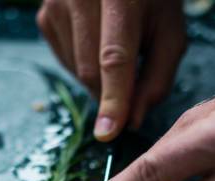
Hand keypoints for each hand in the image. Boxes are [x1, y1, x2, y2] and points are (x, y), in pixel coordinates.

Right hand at [36, 0, 185, 140]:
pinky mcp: (44, 15)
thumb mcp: (169, 34)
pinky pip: (64, 61)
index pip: (114, 57)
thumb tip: (133, 121)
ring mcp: (57, 4)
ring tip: (117, 56)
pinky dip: (82, 67)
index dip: (113, 98)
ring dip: (98, 81)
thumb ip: (157, 79)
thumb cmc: (152, 1)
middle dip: (109, 96)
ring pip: (75, 70)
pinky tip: (96, 46)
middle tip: (130, 97)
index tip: (108, 133)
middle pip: (90, 70)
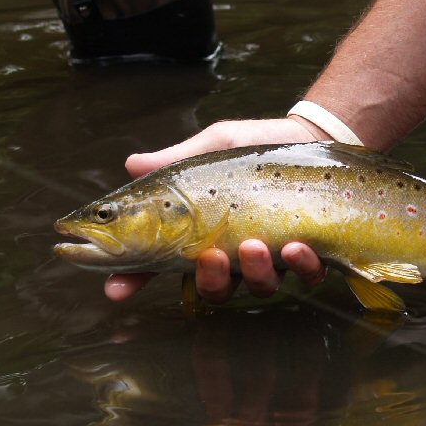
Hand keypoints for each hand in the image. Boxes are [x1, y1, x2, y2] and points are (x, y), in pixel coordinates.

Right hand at [105, 118, 328, 302]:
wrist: (310, 136)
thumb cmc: (254, 146)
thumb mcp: (212, 147)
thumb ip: (175, 160)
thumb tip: (131, 164)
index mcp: (200, 234)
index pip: (158, 264)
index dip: (133, 280)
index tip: (115, 289)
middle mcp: (234, 254)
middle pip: (212, 289)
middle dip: (210, 280)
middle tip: (210, 256)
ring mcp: (272, 258)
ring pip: (258, 288)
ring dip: (255, 272)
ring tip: (256, 244)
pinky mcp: (310, 256)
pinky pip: (306, 276)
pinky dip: (301, 266)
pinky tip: (298, 246)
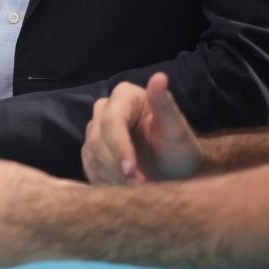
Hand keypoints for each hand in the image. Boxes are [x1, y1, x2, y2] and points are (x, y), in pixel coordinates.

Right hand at [82, 72, 202, 184]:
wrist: (174, 172)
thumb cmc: (179, 150)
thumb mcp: (177, 130)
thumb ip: (165, 105)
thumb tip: (160, 77)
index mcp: (125, 95)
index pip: (112, 121)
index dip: (119, 148)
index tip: (132, 173)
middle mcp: (105, 107)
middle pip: (98, 137)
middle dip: (116, 166)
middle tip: (138, 187)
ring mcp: (95, 128)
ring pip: (91, 152)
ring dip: (111, 176)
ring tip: (135, 191)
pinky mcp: (91, 149)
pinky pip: (89, 164)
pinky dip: (104, 180)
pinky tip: (123, 189)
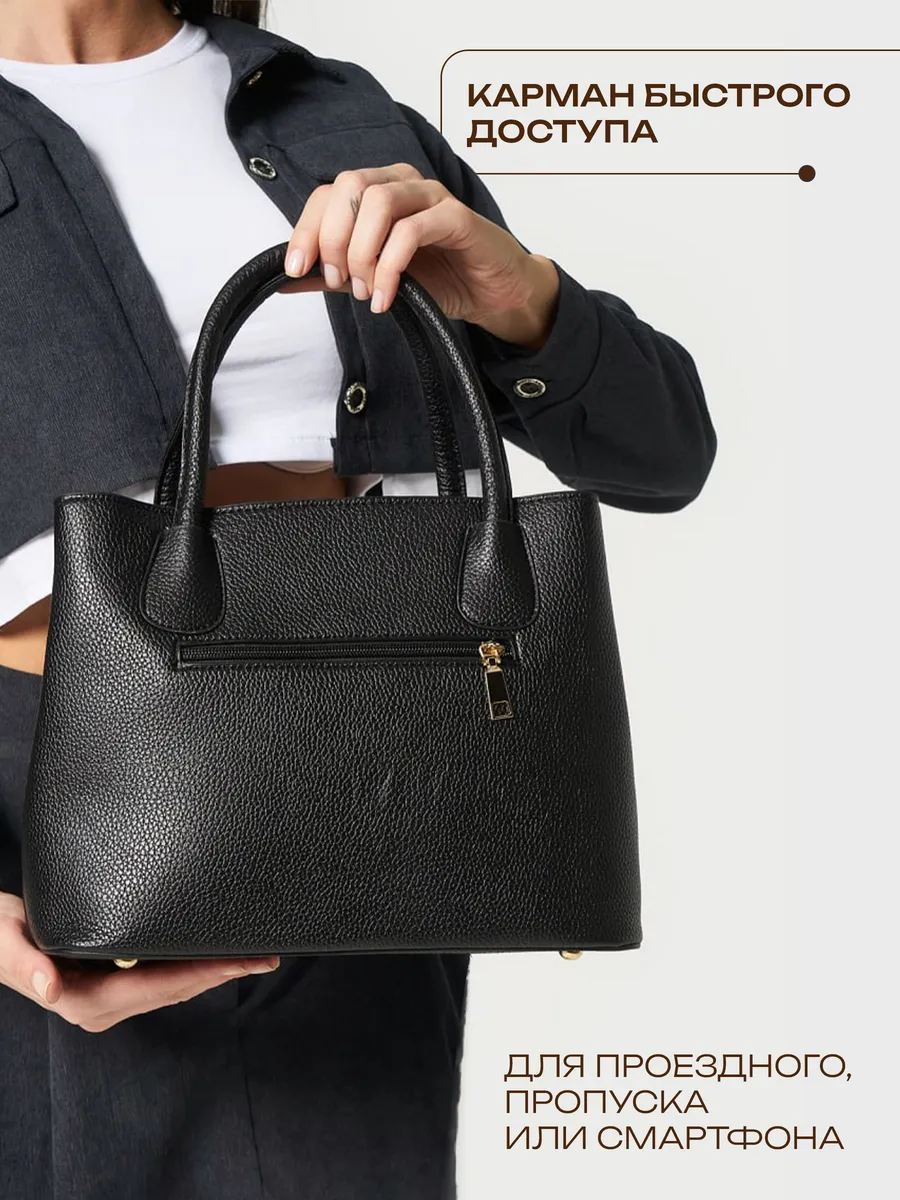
○ ○ ○ ○ ○
## Problem description
Word for word, return the material above, but drop the pictures.

## Written response
Hand keypoints for each hand in the image. Boxes are [x1, y1, x2, y2] and points are (x, y), in pixel coordinates.

Right hand at [36, 0, 185, 140]:
pinky mcp: (44, 15)
thumb mcp: (169, 34)
pinky pip: (64, 61)
index pip: (114, 57)
thumb tip: (133, 121)
ring mcp: (57, 4)
ring tip: (117, 56)
pinky dip: (82, 67)
index dip: (113, 98)
ring dip: (98, 81)
thumb ip: (157, 79)
thumb cmc: (152, 1)
middle dip: (109, 96)
ring pip: (75, 70)
pinky tip: (96, 46)
middle tip: (130, 97)
index tip: (108, 133)
middle pip: (90, 70)
Hand keypoints for each hand in the image. Boxes are [x1, y1, x2, y2] and points are (x, y), in pixel coordinates.

Right hand at [105, 118, 328, 302]:
wrist: (310, 136)
thumb cmc: (254, 146)
thumb mcp: (212, 147)
thumb ip: (175, 160)
thumb tip: (131, 164)
index mcp: (200, 234)
index pip: (158, 264)
index dip: (133, 280)
index tip: (115, 289)
middle mcp: (234, 254)
middle pip: (212, 289)
middle dip: (210, 280)
middle tip: (210, 256)
ring mcp: (272, 258)
ring pip: (258, 288)
ring dip: (255, 272)
ring tip: (256, 244)
pinky mcp: (310, 256)
pinky pip: (306, 276)
pinky dip: (301, 266)
pinky tip: (298, 246)
Hand keypoints for each hand in the image. Boxes are [x1, y1, x2, y2] and points are (x, y), in pixel coordinates.

Right hand at [82, 72, 202, 184]:
wrist: (174, 172)
thumb cmc: (179, 150)
thumb mcp: (177, 130)
thumb ip: (165, 105)
thumb tip: (160, 77)
index mcp: (125, 95)
index pip: (112, 121)
index dip: (119, 148)
index tip: (132, 173)
middle mcp: (105, 107)
middle pip: (98, 137)
middle dip: (116, 166)
middle tip: (138, 187)
ring mcp: (95, 128)
ring pip: (91, 152)
ring dip: (111, 176)
ring tip: (135, 191)
pinky mcp: (91, 149)
pinky pip: (89, 164)
pinky dip: (104, 180)
pinky tip: (123, 189)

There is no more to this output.